Ce processus fonctionne, dit Martinis. Nous sommes maintenant prêts à avancer rapidement. Des conceptions d'appareils de 30 à 50 qubits sont déjà en cours, dit-il. Il a brièvement montré des images de la puce à six qubits lors du récent Conférence IEEE TechIgnite à Burlingame, en Californie, mais son groupe n'a pas encore officiellement divulgué les détails techniques.



Martinis a rejoint Google fin 2014 en provenance de l'Université de Californie à Santa Barbara, où il est encore professeur aujourd'hui (voir Google Launches Effort to Build Its Own Quantum Computer ). Son équipe est l'un des nombreux groupes de recherche industrielle récemment formés ou élargis grâce aux signes croissants que la technologie derrière l'informatique quantique devient plus traitable.
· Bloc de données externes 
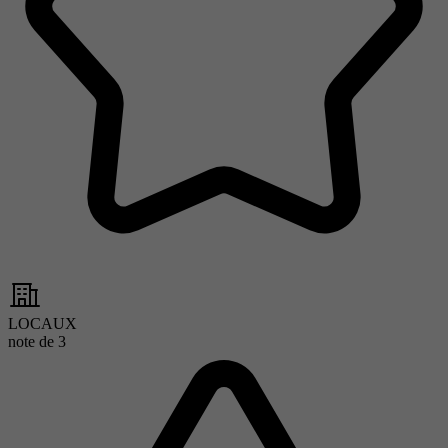
LOCAUX
note de
3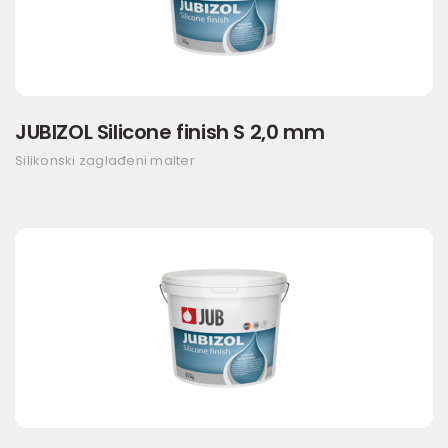
JUBIZOL Silicone finish S 2,0 mm
Silikonski zaglađeni malter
La course au développement de processeurs quantiques comprend Intel , Microsoft , IBM et même des startups (voir 10 Breakthrough Technologies 2017: Practical Quantum Computers ).

Simon Gustavson , chercheur principal dans un groupe de recherche sur l'informatique quantique au MIT, affirme que Google est l'un des leaders. C'est assez comparable entre Google et IBM, dit-il.

Réussir son expérience de suprématie quantique cette année soulignerait la compétitivité de la société de recherche, bien que les processeurs quantiques devraient être beaucoup plus grands que 50 qubits pour être capables de travailler utilement.



Ce sera une étape académique, dit Chris Monroe , professeur à l'Université du Maryland et cofondateur de la startup d'informatique quantique IonQ. Ensuite, vous devez encore trouver comment le rendre plus évolutif et programmable.

Martinis convient qu'il reste encore beaucoup à faire, mais il soutient que l'expérience pourrait devenir une référence pour quiconque prétend avoir un ordinateur quantique fonctionnel.

Il dit également que la cible a aidé les responsables de Google et le cofondateur de la société, Sergey Brin, à comprendre que la technologie devient réelle. Ils comprennent tous et sont très excités à ce sujet, dit Martinis. Nous essayons d'obtenir de l'aide au sein de Google, et cette expérience a été très bonne pour amener d'autres ingénieurs à nous parler.